When family friends asked what I was doing these days when I disappeared after my A-Levels, my father would reply, “He’s in Cambridge,” and leave it at that. A few years later, to concerned relatives he would say, “He’s working off Berkeley Square now.”

To the uninitiated, it was almost as if I was a highflier like my siblings. Once an Oxbridge graduate, then one of Mayfair’s top investment bankers. Ah, but no.

As an A-Level student I had zero self-confidence and such appalling low self-esteem that I had not bothered applying for university. I became a bit of a drifter instead. After a summer spent writing a truly awful screenplay, I got a temporary job testing software at Cambridge Science Park for a few months. Hence, “He’s in Cambridge.”

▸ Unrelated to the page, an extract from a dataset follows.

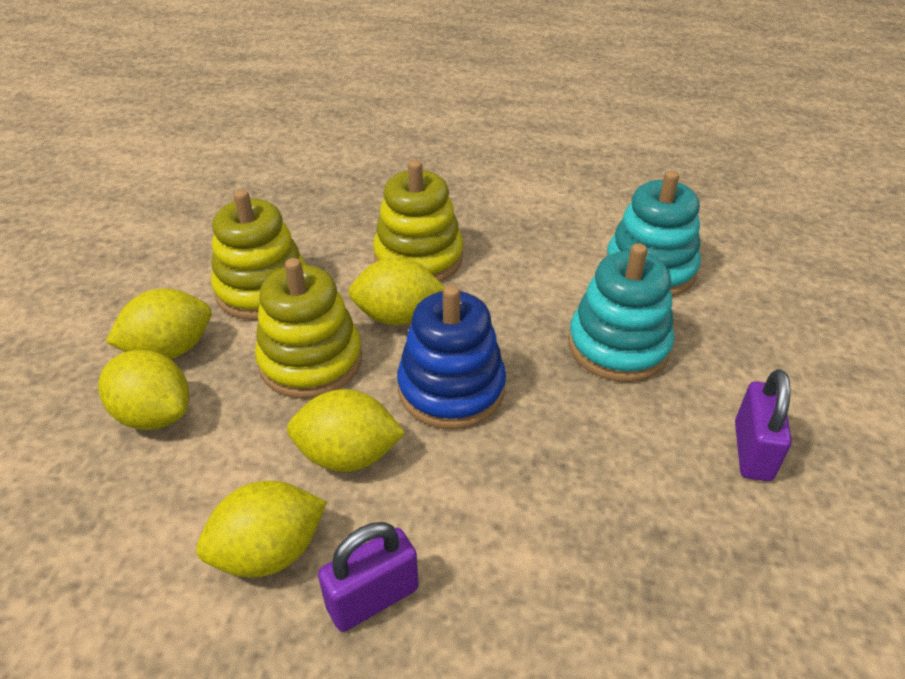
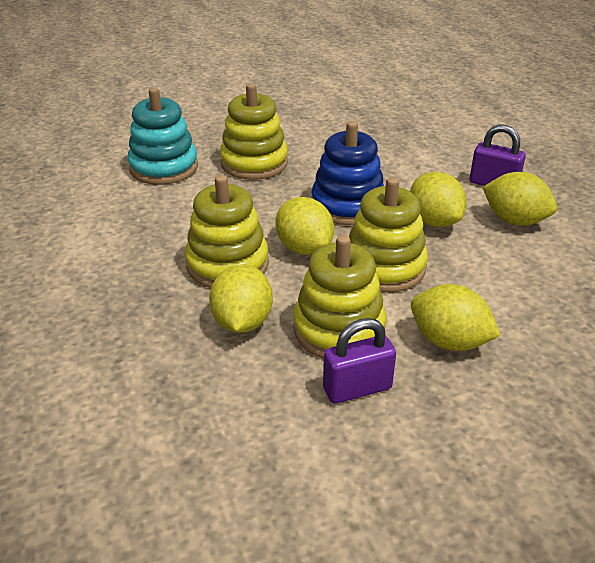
camera: 120 degrees left, 5 degrees down
yellow lemon [98,350,189,430] -> yellow lemon moved to [209,264,273,333]
turquoise stacking toy [568,243,674,382] -> yellow stacking toy [220,83,288,180]
purple padlock [735,369,792,481] -> purple padlock moved to [323,318,396,404]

In the end, I did apply for university and got a place in London. But on graduation, I was never destined to become a city type, entering a graduate job. Again, low self-esteem. I worked for a while for a consulting company in Maidenhead, until I was made redundant due to a recession. After that I freelanced on a few publishing jobs here and there for too many years, bringing in a paltry wage, until I finally landed that job in the heart of aristocratic Mayfair. Yes, selling pasta and curry to hungry bankers every lunchtime.

I occasionally envy the high fliers — friends and siblings amongst them. But these days, I would say, I am doing fine. It took a long time to get here, but I’m content, happy with the career that found me, enjoying the flexibility it brings, living in my little house on a hill. I think I have finally found my groove.